**** EXCERPTED TEXT ****

SOCY 327 Blog #3: 1/28-2/3

1. City-States and Urban Empires Era

Mesopotamia

Year Range: 3100 B.C.E. – 539 B.C.E.

Facts: The name Mesopotamia translate as “between rivers” in Greek, as it is between the Euphrates and Tigris Rivers. During the Paleolithic Era, humans first settled in Mesopotamia and people started off living in small settlements. After agriculture began to develop in this area, farming communities began to form and eventually, major cities formed from that. Mesopotamia is considered to be the first civilization and is a region about 300 miles long by 150 miles wide. Mesopotamian culture was first to develop written language, religion, and agriculture. Mesopotamian culture is also known for the invention of glass, the wheel, and the seeder plow, all important to us in modern society today.

Sociological Analysis: Mesopotamia is important in sociology and the development of cities because many factors have played a large role in the development of cities. With it’s beginning in small settlements and eventual development into big cities where language and religion formed, these were important in how we see religion today in society with hundreds of different religions with a wide range of belief systems and higher powers involved. Also, the invention of the wheel was important at this time because it’s an essential invention to us in modern society today as we use it on our transportation.

Sources: https://www.history.com/topics/ancient-middle-east/mesopotamia

http://www.softschools.com/facts/ancient_civilizations/mesopotamia_facts/876/

2. Medieval and Renaissance Era

Year Range: 500 C.E. (Medieval Era) – 15th century (end of Renaissance)

**** RECORDS SHOWN ****

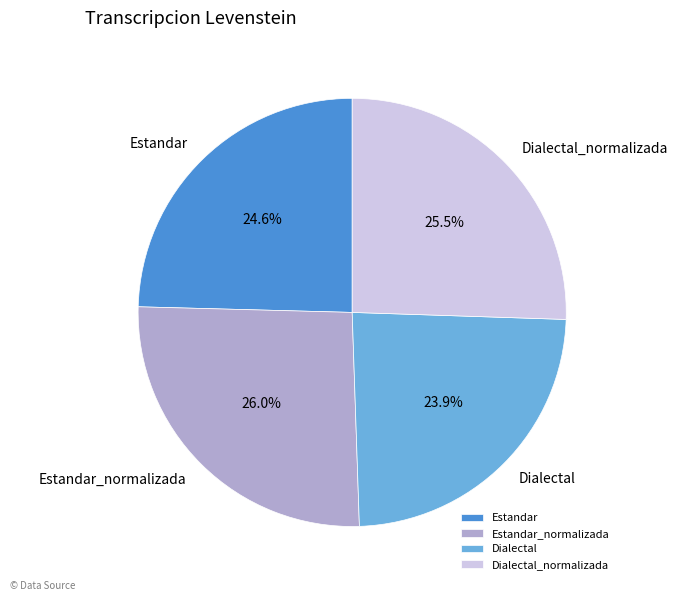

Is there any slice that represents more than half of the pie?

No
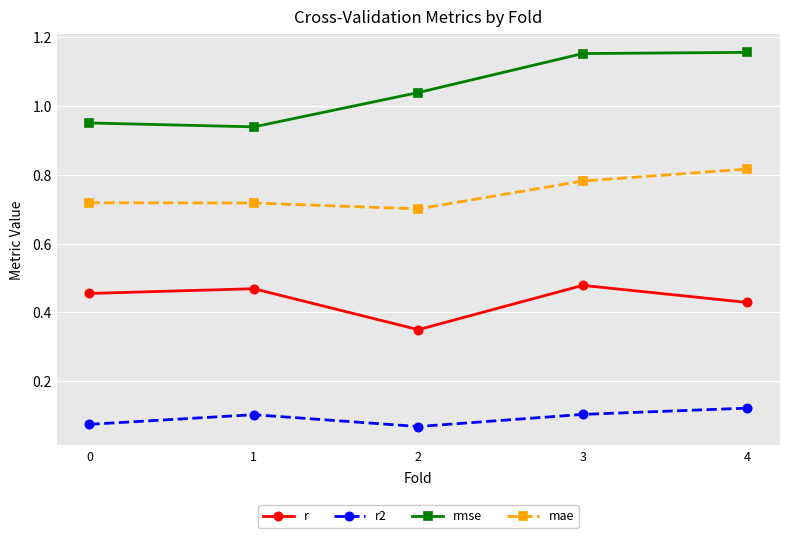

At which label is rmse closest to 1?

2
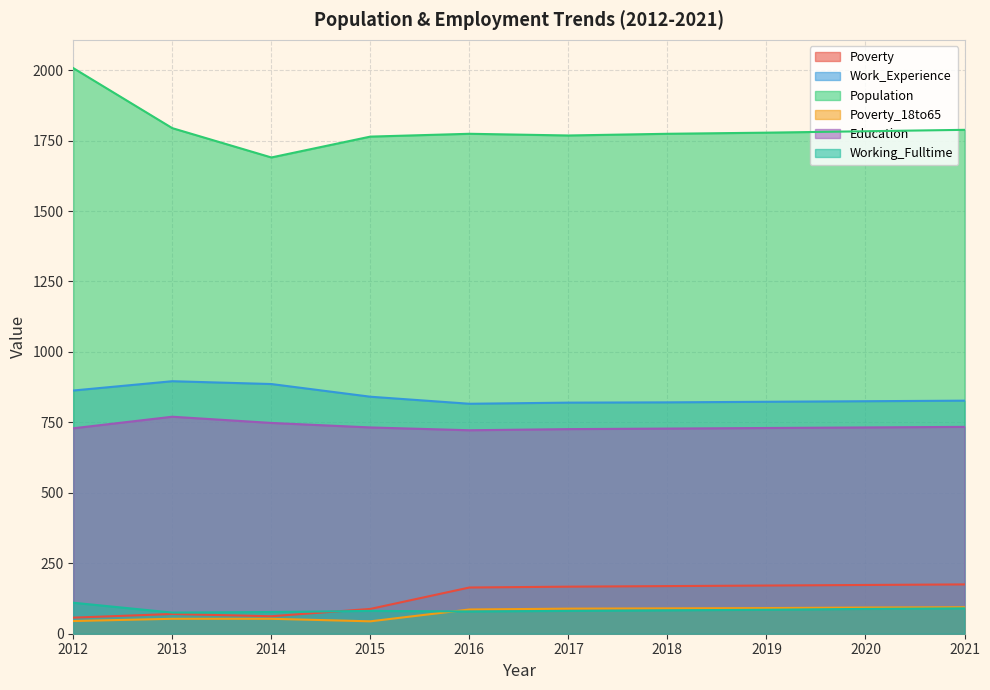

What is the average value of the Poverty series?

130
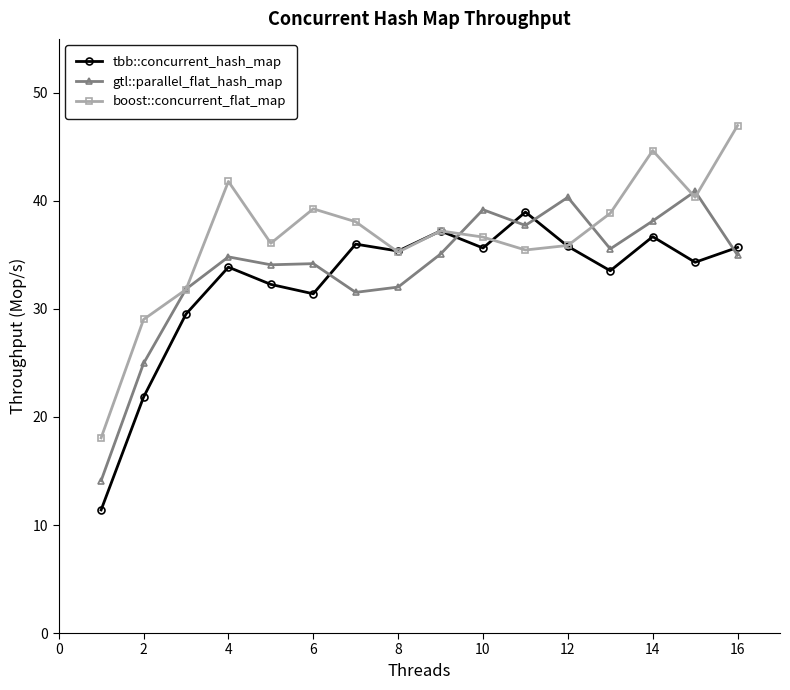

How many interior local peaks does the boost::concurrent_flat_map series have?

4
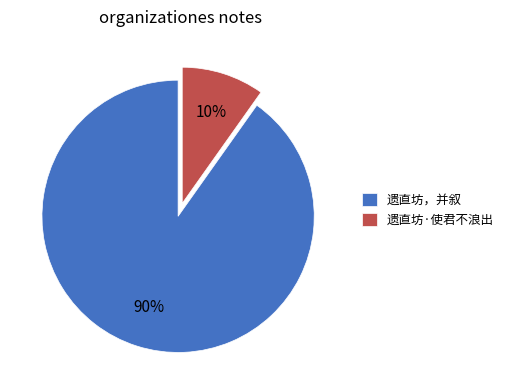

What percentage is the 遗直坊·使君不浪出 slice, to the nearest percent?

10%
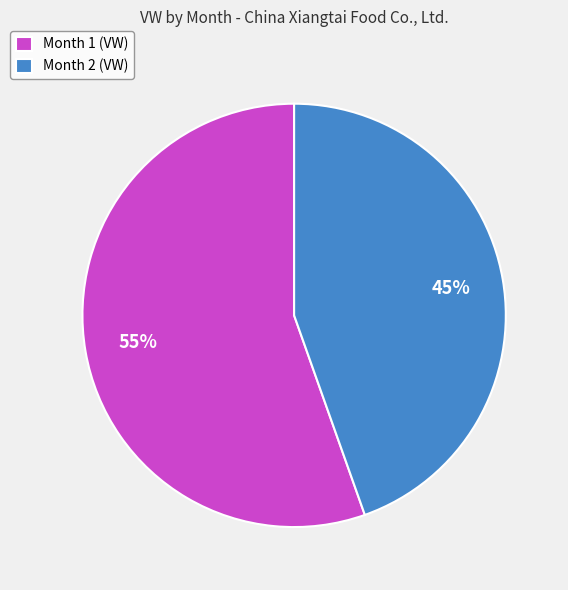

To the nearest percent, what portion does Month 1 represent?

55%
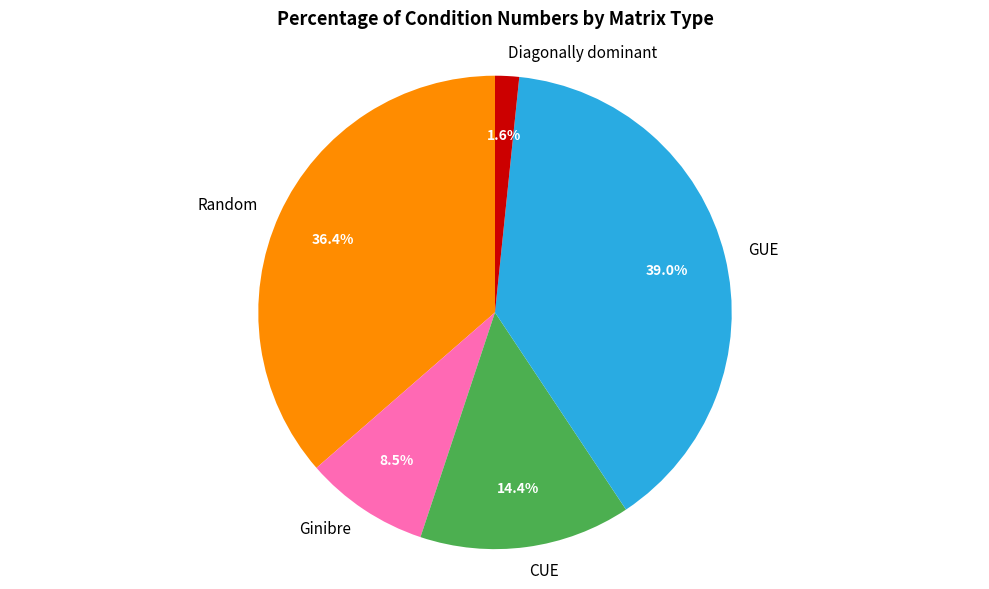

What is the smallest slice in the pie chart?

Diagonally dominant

****
**** RECORDS SHOWN ****

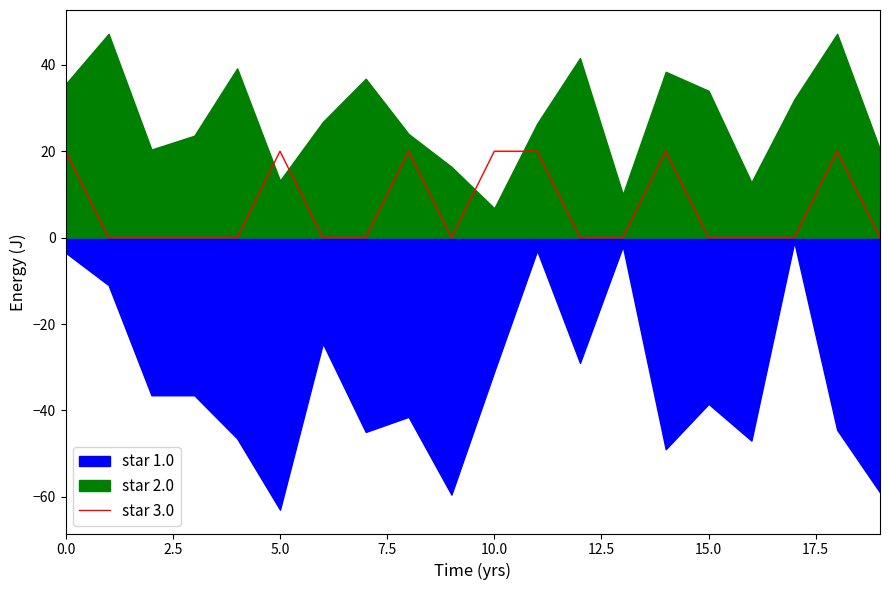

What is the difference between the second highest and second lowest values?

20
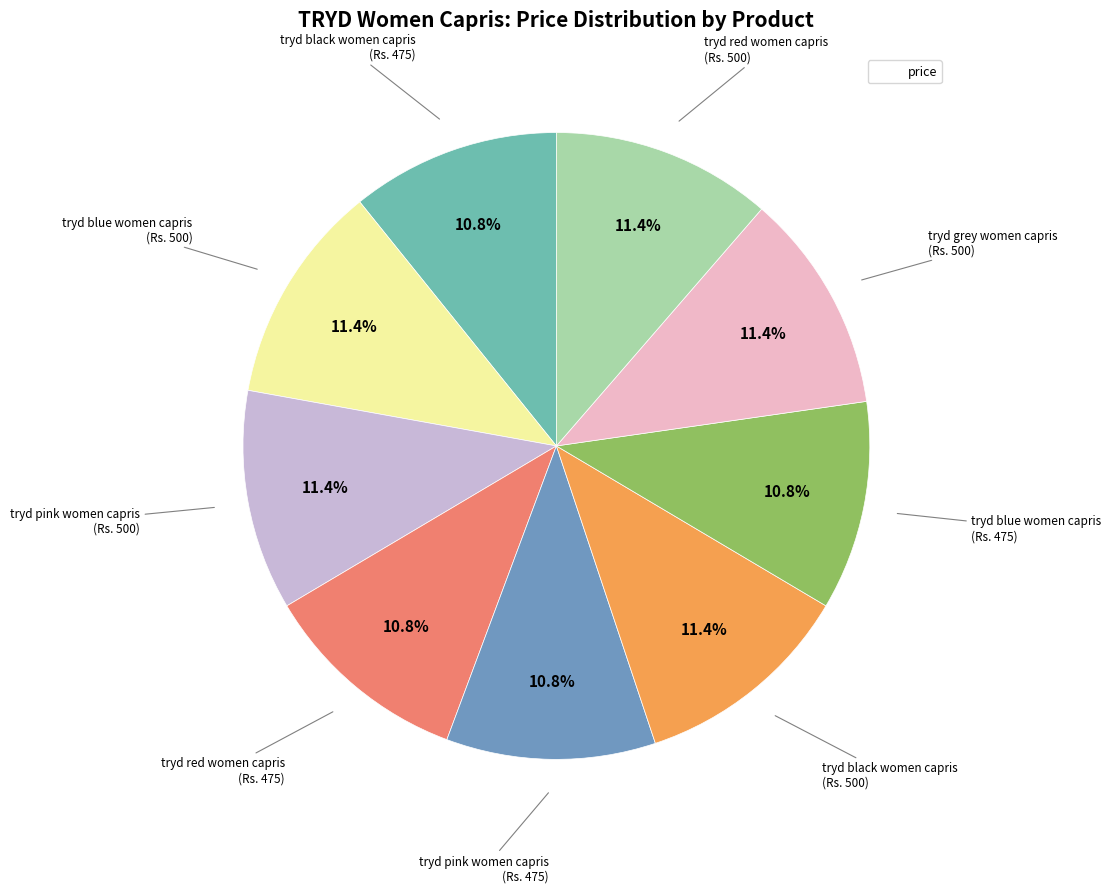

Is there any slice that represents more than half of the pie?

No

****

#### WORK INSTRUCTIONS
**a)** Duplicate everything in the blog post from "Year Range: 3100" down to "modern society today.".
**b)** From the records, set down everything from the line containing "What percentage is" down to the line containing "What is the smallest slice in the pie chart?", and leave the pictures out.

#### SOLVED TASKS
**a)**
Year Range: 3100 B.C.E. – 539 B.C.E.

Facts: The name Mesopotamia translate as “between rivers” in Greek, as it is between the Euphrates and Tigris Rivers. During the Paleolithic Era, humans first settled in Mesopotamia and people started off living in small settlements. After agriculture began to develop in this area, farming communities began to form and eventually, major cities formed from that. Mesopotamia is considered to be the first civilization and is a region about 300 miles long by 150 miles wide. Mesopotamian culture was first to develop written language, religion, and agriculture. Mesopotamian culture is also known for the invention of glass, the wheel, and the seeder plow, all important to us in modern society today.

**b)**
What percentage is the 遗直坊·使君不浪出 slice, to the nearest percent?

10%

To the nearest percent, what portion does Month 1 represent?

55%

What is the smallest slice in the pie chart?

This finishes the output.